Resources are tiered:
Young Tree → Mature Tree → Redwood → Arch Tree
Iron Ore → Silver → Titanium → Meteorite
Higher-tier nodes yield better arch, a currency/resource used in crafting and tradable among players.
Crafting Gear
You can craft:
Weapons/Armor/Accessories (Rings, Amulets, Belts)
Crafting is RNG-heavy:
Random stat lines (e.g., Strength + Wisdom, Intellect + Vitality)
Random equipment score within a range
Random perk combinations
No stats are completely useless, which helps soften the RNG. But for those chasing perfect gear, crafting is a grind. There are no crafting mods or ways to influence the outcome, at least not in the preview build.
Crafting Tips:
You can craft directly from your storage shed—major quality of life win.
Perks for gatherers (e.g., mining yield, speed) can roll on accessories.
Recipes can drop from bosses or chests, allowing you to craft purple gear earlier than usual.
Salvaging, Perk Transfers, and Enchanting
Salvaging gear breaks it down into crafting materials.
Perk Transfer NPCs let you move a perk from one item to another of the same type (e.g., gloves to gloves). Requires Chrono Odyssey gold and a currency like Ember Shards, which drop from elite enemies.
Enchanting or “plusing” gear is also available:
+1 to +7
Uses green/blue shards bought daily from stores (2,000 gold each, 15 per day)
Increases gear stats and score
No visible failure chance in the preview build
Whether upgrades can be transferred like in Throne and Liberty remains unknown.
Gems and Socketing
Weapons and gear can have gem sockets, particularly at higher rarities.

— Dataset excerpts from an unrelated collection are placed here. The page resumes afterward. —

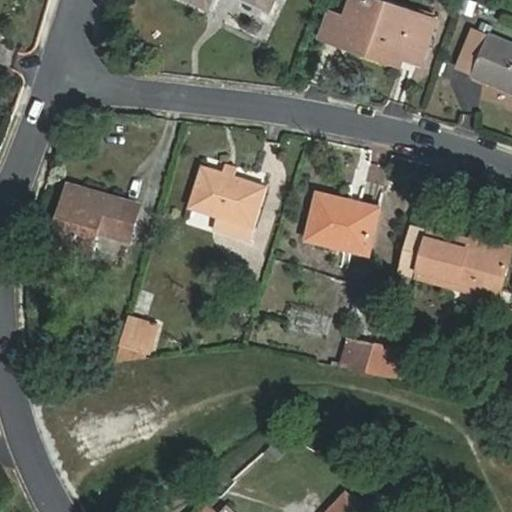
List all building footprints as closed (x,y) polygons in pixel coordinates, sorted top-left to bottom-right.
[(240,0),(272,15),(279,0),(179,0),(212,14),(217,0),(240,0)] [(408,58),(422,63),(438,20),(383,0),(356,0),(348,22),(343,36),(365,44),(362,51),(404,66),(408,58)] [(325,39),(362,51),(365,44),(343,36),(348,22),(332,17),(325,39)] [(511,47),(476,31),(463,60),(477,67),(473,77),(511,95),(511,47)] [(419,71),(422,63),(408,58),(404,66),(419,71)] [(477,67),(463,60),(459,71),(473,77),(477,67)] [(226,163),(222,172),(233,175),(237,167),(226,163)] [(218,218),(254,229),(268,187),(233,175),(222,172),(203,166),(189,209),(218,218)] [(72,220),(62,254),(93,263),(102,234),(133,245),(144,210),(72,187),(62,217),(72,220)] [(368,253),(380,211),(321,195),(310,237),(368,253)] [(51,251),(62,254),(72,220),(62,217),(51,251)] [(250,242),(254,229),(218,218),(213,231),(250,242)] [(419,275),(458,286),(462,276),(502,289),(511,259),(470,246),(430,235),(419,275)] [(470,246),(511,259),(511,258),(511,247),(474,235),(470,246)] [(500,298),(502,289),(462,276),(458,286),(500,298)] [(332,336),(335,307),(292,301),(289,331),(332,336)] [(162,324),(130,313),(115,362),(150,357),(162,324)] [(368,371),(376,345),(349,338),(342,365),(368,371)] [(411,356),(376,345),(368,371),(404,380),(411,356)] [(350,511),(357,505),(340,491),(321,511),(350,511)]
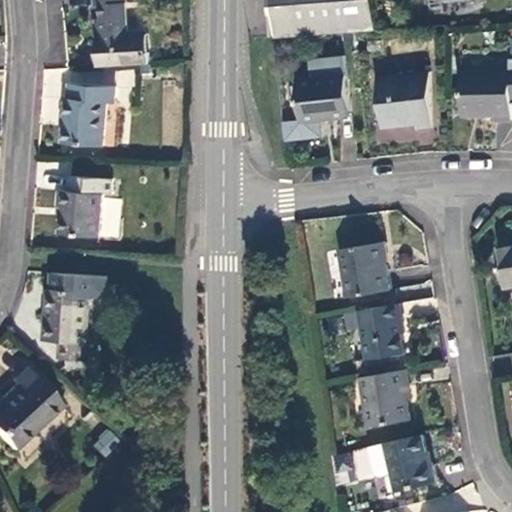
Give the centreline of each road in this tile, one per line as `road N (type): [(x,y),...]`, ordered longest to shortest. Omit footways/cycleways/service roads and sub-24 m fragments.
road 1 (residential): [(511,498),(484,458),(443,183)]
road 2 (residential): [(0,306),(13,258),(22,0)]
road 3 (secondary): [(224,511),(223,206)]
road 4 (residential): [(223,206),(443,183)]
road 5 (secondary): [(223,206),(224,0)]
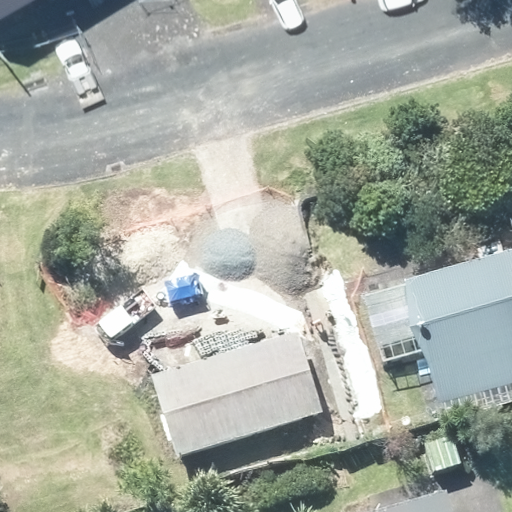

So far, available gems mostly upgraded skill levels (e.g., +1 to “Sever” on a Battle Axe). It's unclear if more complex or build-altering gems exist, but this system appears to be class-specific and limited to applicable gear.
Other Sources of Gear
Beyond crafting and exploration, you'll find gear through:
1. Open World Bosses
These are inconsistent. Sometimes you'll get nothing or a low-tier drop, but there's a chance at blues and recipes. No purples or legendaries dropped in my playthrough.
2. Time Dungeons
Solo or group content that rewards chests, gems, and even the occasional purple item. There are multiple tiers, so find one appropriate to your gear score.
3. Bounty Board System
By far the best early-to-mid game gear source. Found in the first major town, bounties are offered:
XP
Bounty Tokens
Reputation for higher-tier bounties
Tokens can be spent on powerful gear, particularly purple accessories, which can't be crafted at lower levels. If you're trying to gear up efficiently, the bounty board should be your go-to.